This work addresses the high memory and hardware overhead in CKKS homomorphic encryption caused by linear transformations that rely heavily on ciphertext rotations. The authors propose a triply optimized Baby-Step Giant-Step (BSGS) algorithm that significantly reduces the number of required rotations by further decomposing the baby-step phase. This approach is integrated with a multi-stage datapath partitioning strategy, a custom permutation circuit tailored for message routing, and a memory-optimized architecture to minimize off-chip memory accesses and computational latency. Experimental results on a Xilinx Virtex UltraScale+ platform demonstrate a 2.9× reduction in off-chip memory traffic and a 5.8× improvement in computation latency compared to the state-of-the-art solution.

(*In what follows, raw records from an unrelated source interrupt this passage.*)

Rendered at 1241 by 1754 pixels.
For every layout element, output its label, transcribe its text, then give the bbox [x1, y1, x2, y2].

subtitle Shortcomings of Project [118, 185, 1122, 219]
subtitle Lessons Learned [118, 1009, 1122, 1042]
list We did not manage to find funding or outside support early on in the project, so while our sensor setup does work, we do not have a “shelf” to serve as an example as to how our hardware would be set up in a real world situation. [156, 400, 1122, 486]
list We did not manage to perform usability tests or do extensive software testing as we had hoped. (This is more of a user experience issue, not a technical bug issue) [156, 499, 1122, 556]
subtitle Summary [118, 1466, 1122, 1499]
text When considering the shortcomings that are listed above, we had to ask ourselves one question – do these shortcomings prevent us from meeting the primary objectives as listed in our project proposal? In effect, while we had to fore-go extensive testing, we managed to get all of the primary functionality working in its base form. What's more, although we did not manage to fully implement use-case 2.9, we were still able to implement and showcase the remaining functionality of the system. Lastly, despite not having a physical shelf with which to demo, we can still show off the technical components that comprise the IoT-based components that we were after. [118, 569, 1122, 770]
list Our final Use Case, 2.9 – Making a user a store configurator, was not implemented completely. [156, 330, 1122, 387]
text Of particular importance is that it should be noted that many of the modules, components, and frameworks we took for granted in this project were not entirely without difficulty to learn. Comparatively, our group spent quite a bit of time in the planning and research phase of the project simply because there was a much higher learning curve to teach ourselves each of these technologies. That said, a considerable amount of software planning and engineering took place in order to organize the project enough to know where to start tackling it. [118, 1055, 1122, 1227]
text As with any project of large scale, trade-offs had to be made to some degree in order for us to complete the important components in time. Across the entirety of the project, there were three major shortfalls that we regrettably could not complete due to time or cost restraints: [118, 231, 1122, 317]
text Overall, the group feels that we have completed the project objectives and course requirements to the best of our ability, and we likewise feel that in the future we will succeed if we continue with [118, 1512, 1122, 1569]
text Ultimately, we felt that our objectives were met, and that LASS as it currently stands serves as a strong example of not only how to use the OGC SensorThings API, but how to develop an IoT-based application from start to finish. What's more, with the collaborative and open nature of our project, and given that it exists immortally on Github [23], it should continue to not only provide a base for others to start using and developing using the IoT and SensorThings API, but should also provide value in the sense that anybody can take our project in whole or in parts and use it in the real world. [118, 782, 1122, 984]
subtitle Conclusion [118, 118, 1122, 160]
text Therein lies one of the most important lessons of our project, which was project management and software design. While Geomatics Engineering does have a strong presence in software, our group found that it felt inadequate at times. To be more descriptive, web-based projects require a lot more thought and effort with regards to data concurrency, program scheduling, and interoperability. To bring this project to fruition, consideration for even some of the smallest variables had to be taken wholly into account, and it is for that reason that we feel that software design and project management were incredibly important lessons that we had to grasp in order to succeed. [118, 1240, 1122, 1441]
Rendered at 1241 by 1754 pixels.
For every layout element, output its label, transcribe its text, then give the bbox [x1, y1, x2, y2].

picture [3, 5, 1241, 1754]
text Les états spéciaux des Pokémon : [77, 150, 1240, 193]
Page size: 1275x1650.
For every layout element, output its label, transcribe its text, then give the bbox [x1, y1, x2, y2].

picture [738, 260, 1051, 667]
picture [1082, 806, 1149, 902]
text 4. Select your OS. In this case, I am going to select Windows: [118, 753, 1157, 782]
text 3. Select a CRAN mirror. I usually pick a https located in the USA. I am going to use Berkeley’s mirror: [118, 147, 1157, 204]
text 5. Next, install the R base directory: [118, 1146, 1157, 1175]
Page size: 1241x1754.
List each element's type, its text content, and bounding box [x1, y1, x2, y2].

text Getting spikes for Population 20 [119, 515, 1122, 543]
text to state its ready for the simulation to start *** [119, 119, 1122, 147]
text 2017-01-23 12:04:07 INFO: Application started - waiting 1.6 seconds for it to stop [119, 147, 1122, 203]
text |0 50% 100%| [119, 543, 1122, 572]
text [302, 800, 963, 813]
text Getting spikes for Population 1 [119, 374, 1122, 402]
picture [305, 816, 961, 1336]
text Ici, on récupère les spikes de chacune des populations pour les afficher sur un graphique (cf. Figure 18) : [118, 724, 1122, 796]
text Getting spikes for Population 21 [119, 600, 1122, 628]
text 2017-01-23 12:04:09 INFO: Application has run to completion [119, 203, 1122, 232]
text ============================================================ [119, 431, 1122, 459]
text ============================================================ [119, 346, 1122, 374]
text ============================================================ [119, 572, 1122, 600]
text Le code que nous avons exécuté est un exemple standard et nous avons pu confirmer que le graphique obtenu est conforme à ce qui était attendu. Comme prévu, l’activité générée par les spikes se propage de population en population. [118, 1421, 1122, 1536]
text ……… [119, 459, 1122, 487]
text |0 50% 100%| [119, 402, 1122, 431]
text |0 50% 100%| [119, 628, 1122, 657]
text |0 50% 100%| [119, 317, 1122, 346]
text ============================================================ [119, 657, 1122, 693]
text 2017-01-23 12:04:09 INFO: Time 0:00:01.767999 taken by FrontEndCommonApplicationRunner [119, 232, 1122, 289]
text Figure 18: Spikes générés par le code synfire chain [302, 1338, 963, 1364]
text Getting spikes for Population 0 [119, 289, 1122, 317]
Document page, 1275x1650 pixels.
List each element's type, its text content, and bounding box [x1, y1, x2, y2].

Computations can be directly carried out over ciphertexts using homomorphic encryption (HE), which is indispensable for privacy-preserving cloud computing. Linear transformation is widely used in neural networks, including large language models. However, the implementation of linear transformation over HE requires a large number of ciphertext rotations, which incur significant memory and hardware overhead despite existing simplification techniques. This paper proposes a triple-hoisted baby-step giant-step algorithm that decomposes the baby step further to substantially reduce the number of ciphertext rotations needed for the CKKS HE evaluation of linear transformation. Moreover, to reduce off-chip memory access, which contributes to the majority of the latency, a memory-optimized data path is proposed by partitioning the algorithm into multiple phases. Furthermore, an efficient FPGA-based hardware accelerator with an optimized permutation circuit for message routing is designed for the proposed scheme. For a set of typical parameters, the proposed design reduces the off-chip memory access by 2.9x compared to the best prior design. Synthesized for Xilinx Virtex UltraScale+ devices, the proposed design achieves a 5.8x reduction in computational latency compared with the baseline design.